■ Exercise objective ■
Without including any pictures, copy each entry below exactly.

■ Source records ■
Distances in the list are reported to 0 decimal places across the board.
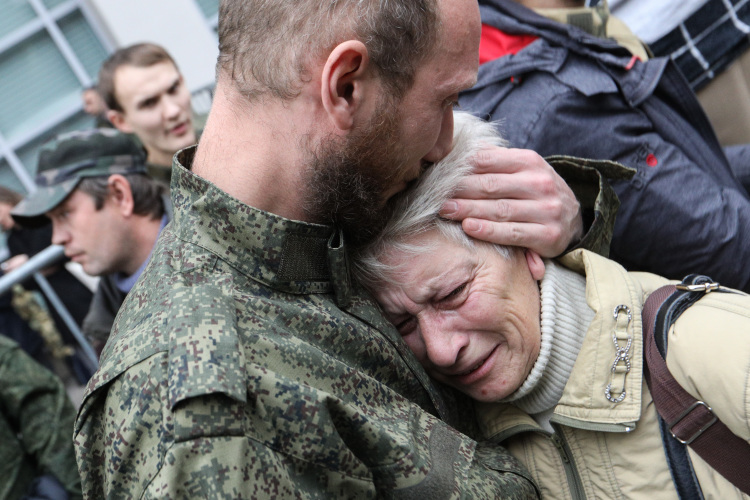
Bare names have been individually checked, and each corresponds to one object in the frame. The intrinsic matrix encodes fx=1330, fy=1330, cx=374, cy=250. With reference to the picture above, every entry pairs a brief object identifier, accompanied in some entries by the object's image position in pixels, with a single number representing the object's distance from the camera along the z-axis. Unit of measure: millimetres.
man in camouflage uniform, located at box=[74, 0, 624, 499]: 962
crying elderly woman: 1139
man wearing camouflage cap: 1870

■ Reply to the task ■
Distances in the list are reported to 0 decimal places across the board.
Bare names have been individually checked, and each corresponds to one object in the frame. The intrinsic matrix encodes fx=1330, fy=1330, cx=374, cy=250. With reference to the picture above, every entry pairs a brief object identifier, accompanied in some entries by the object's image position in pixels, with a single number representing the object's distance from the camera along the z-axis. Unit of measure: millimetres.
man in camouflage uniform, located at box=[74, 0, 624, 499]: 962
crying elderly woman: 1139
man wearing camouflage cap: 1870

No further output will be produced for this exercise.